Create a decision-making schedule to solve the seduction of delay.
Divide decisions into discreet units.
- In the morning gather information.
- In the afternoon invite input from others.
- Tomorrow morning – after sleeping on it – make the decision.
- Sit with your decision for an hour or two.
- Declare your decision to relevant people.
Note: The timeline suggested above is too short for decisions with broad impact.
#2. Evaluate weight.
Very few decisions are life or death, but stress makes them that way.
Stress wants you to treat all decisions equally. Life doesn’t hang in the balance when choosing mashed or baked.
Stress wants you to forget that most decisions can be modified or undone.
4 ways to evaluate decision-weight:
- Consider long-term impact when evaluating the weight of current decisions.
- Acknowledge many options will get the job done. There’s no perfect answer.
- Just make a decision and reel it back in if you change your mind, when issues have small impact.
- Reconnect with the big picture when small decisions seem daunting. Wandering and confusion mean you’ve lost direction.

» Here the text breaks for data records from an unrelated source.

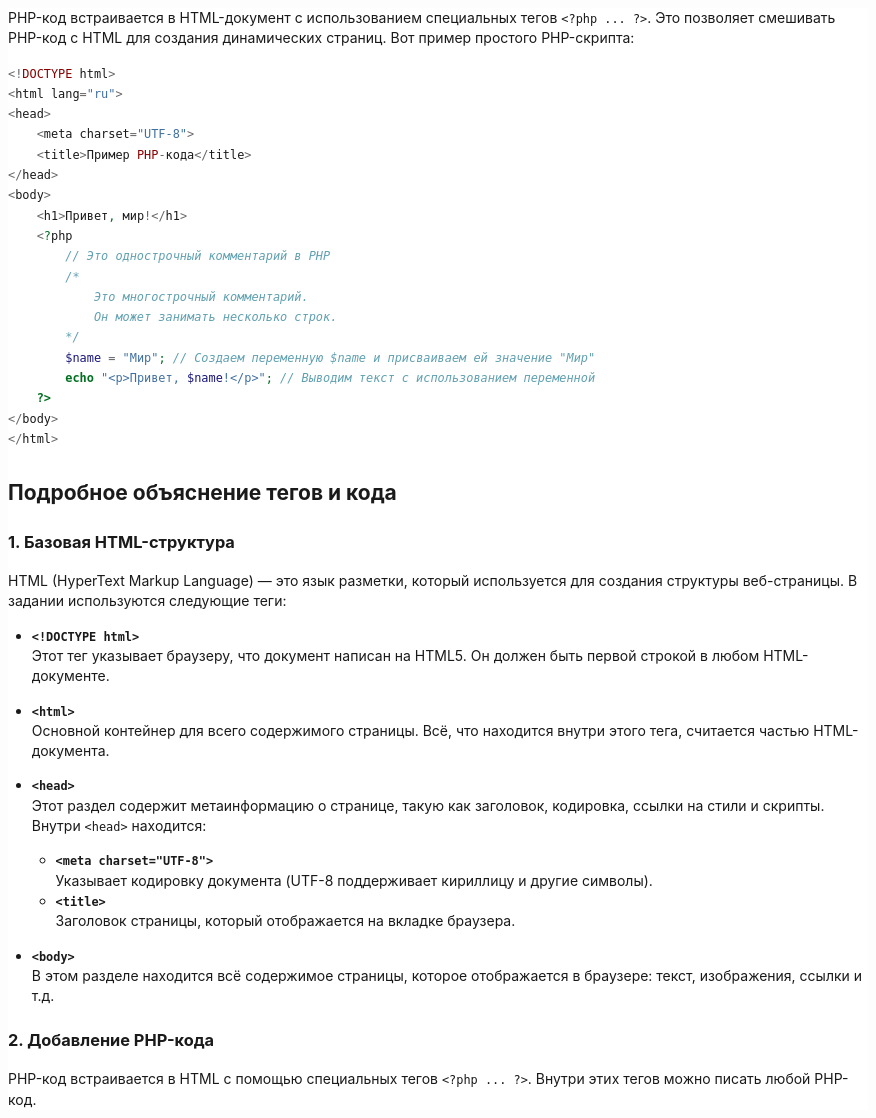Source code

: PHP-код встраивается в HTML-документ с использованием специальных тегов `<?php ... ?>`. Это позволяет смешивать PHP-код с HTML для создания динамических страниц. Вот пример простого PHP-скрипта:

```php
<!DOCTYPE html>
<html lang="ru">
<head>
    <meta charset="UTF-8">
    <title>Пример PHP-кода</title>
</head>
<body>
    <h1>Привет, мир!</h1>
    <?php
        // Это однострочный комментарий в PHP
        /*
            Это многострочный комментарий.
            Он может занимать несколько строк.
        */
        $name = "Мир"; // Создаем переменную $name и присваиваем ей значение "Мир"
        echo "<p>Привет, $name!</p>"; // Выводим текст с использованием переменной
    ?>
</body>
</html>
```

## Подробное объяснение тегов и кода

### 1. Базовая HTML-структура
HTML (HyperText Markup Language) — это язык разметки, который используется для создания структуры веб-страницы. В задании используются следующие теги:

- **`<!DOCTYPE html>`**  
  Этот тег указывает браузеру, что документ написан на HTML5. Он должен быть первой строкой в любом HTML-документе.

- **`<html>`**  
  Основной контейнер для всего содержимого страницы. Всё, что находится внутри этого тега, считается частью HTML-документа.

- **`<head>`**  
  Этот раздел содержит метаинформацию о странице, такую как заголовок, кодировка, ссылки на стили и скрипты. Внутри `<head>` находится:
  - **`<meta charset="UTF-8">`**  
    Указывает кодировку документа (UTF-8 поддерживает кириллицу и другие символы).
  - **`<title>`**  
    Заголовок страницы, который отображается на вкладке браузера.

- **`<body>`**  
  В этом разделе находится всё содержимое страницы, которое отображается в браузере: текст, изображения, ссылки и т.д.

### 2. Добавление PHP-кода
PHP-код встраивается в HTML с помощью специальных тегов `<?php ... ?>`. Внутри этих тегов можно писать любой PHP-код.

Tip: Delegate decisions to people who are most impacted by the decision. (Decision fatigue makes all decisions difficult, even small ones.)
#3. Connect with heart.
Stress goes down when you connect to your heart.

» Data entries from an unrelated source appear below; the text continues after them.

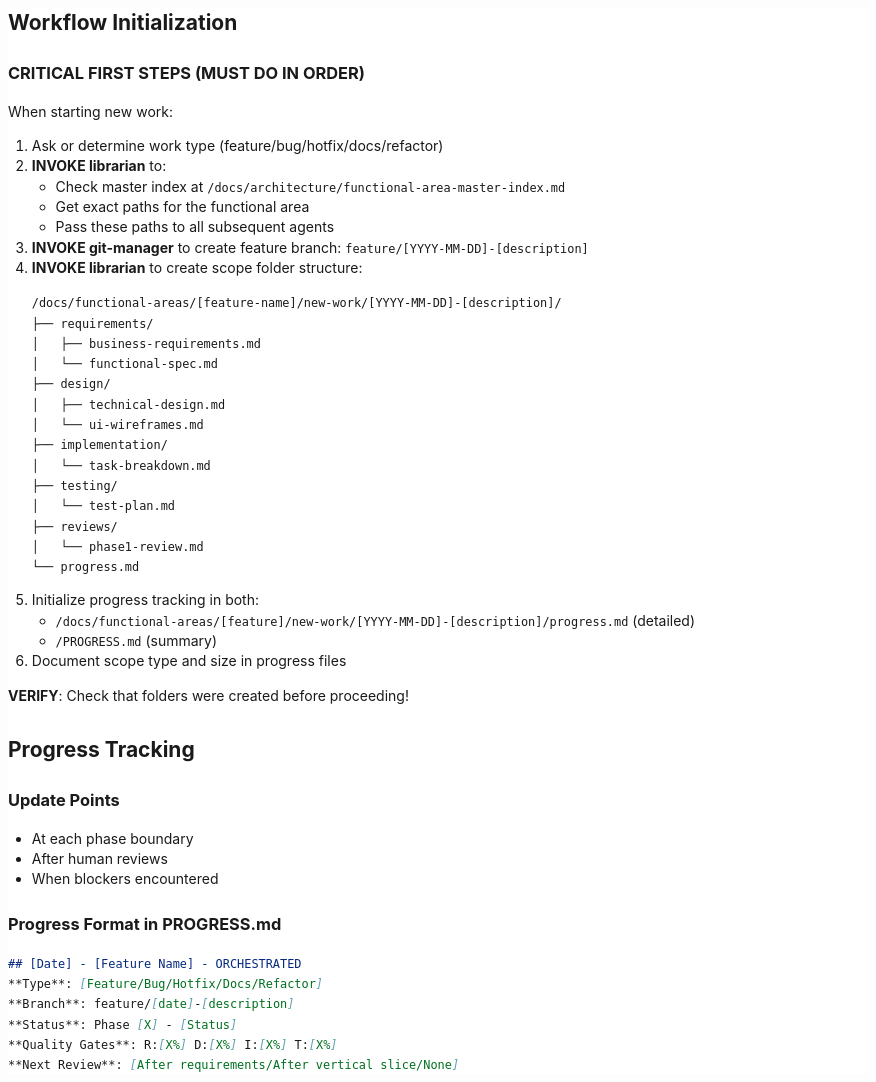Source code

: ## Workflow Initialization

### CRITICAL FIRST STEPS (MUST DO IN ORDER)

When starting new work:
1. Ask or determine work type (feature/bug/hotfix/docs/refactor)
2. **INVOKE librarian** to:
   - Check master index at `/docs/architecture/functional-area-master-index.md`
   - Get exact paths for the functional area
   - Pass these paths to all subsequent agents
3. **INVOKE git-manager** to create feature branch: `feature/[YYYY-MM-DD]-[description]`
4. **INVOKE librarian** to create scope folder structure:
   ```
   /docs/functional-areas/[feature-name]/new-work/[YYYY-MM-DD]-[description]/
   ├── requirements/
   │   ├── business-requirements.md
   │   └── functional-spec.md
   ├── design/
   │   ├── technical-design.md
   │   └── ui-wireframes.md
   ├── implementation/
   │   └── task-breakdown.md
   ├── testing/
   │   └── test-plan.md
   ├── reviews/
   │   └── phase1-review.md
   └── progress.md
   ```
4. Initialize progress tracking in both:
   - `/docs/functional-areas/[feature]/new-work/[YYYY-MM-DD]-[description]/progress.md` (detailed)
   - `/PROGRESS.md` (summary)
5. Document scope type and size in progress files

**VERIFY**: Check that folders were created before proceeding!

## Progress Tracking

### Update Points
- At each phase boundary
- After human reviews
- When blockers encountered

### Progress Format in PROGRESS.md
```markdown
## [Date] - [Feature Name] - ORCHESTRATED
**Type**: [Feature/Bug/Hotfix/Docs/Refactor]
**Branch**: feature/[date]-[description]
**Status**: Phase [X] - [Status]
**Quality Gates**: R:[X%] D:[X%] I:[X%] T:[X%]
**Next Review**: [After requirements/After vertical slice/None]
```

The people-pleaser in you forgets what you really want. You might stress over the approval of others, for example.
Forgetting what you really want magnifies stress.
What does your heart want for:
- Team members?
- Customers?
- Yourself?
How might leaders use stress as advantage when making decisions?
#3. Connect with heart. Stress goes down when you connect to your heart.
I never thought of the heart connection with stress, the Doctor’s do that, yet there have been times it seems like the weight of the world is off ones back when you let the stress go!
I like the point as well with if you make a decision you can reel it back when issues have small impact. Of course that becomes a debate with “who see’s small impact” compared to we just trashed the project because we affected the outcome differently, the collateral damage side of decision making. “No good deed goes unpunished” so they say!
Thanks Tim. I’ve found that when I think about the good I’m trying to accomplish and working to be open to/with others that stress goes down.
It’s not that we reject responsibility. It’s staying in touch with the good we’re trying to accomplish.
Yes, reeling a decision back can cause negative response. Frankly, many decisions cause negative response. I’ve been thinking about the decisions around COVID. The people making those decisions can’t win.
Dan, I agree whole heartedly the COVID has been a tough call for sure, has created a multitude of stress levels on a daily basis. I don’t envy the people making these decisions let alone the ones who are suffering in every direction! Stay healthy my friend!
Dan,
…lots of good points.
Stress motivates me to ask myself–Who owns the problem or issue? Sometimes we get stressed over problems we don’t even own.
Stress also motivates me to separate what I can influence and control and what’s beyond my control.
I also like the approach—let’s try this approach for 30 days–see what happens–if that doesn’t work we will try something else. Yes, most decisions aren’t final.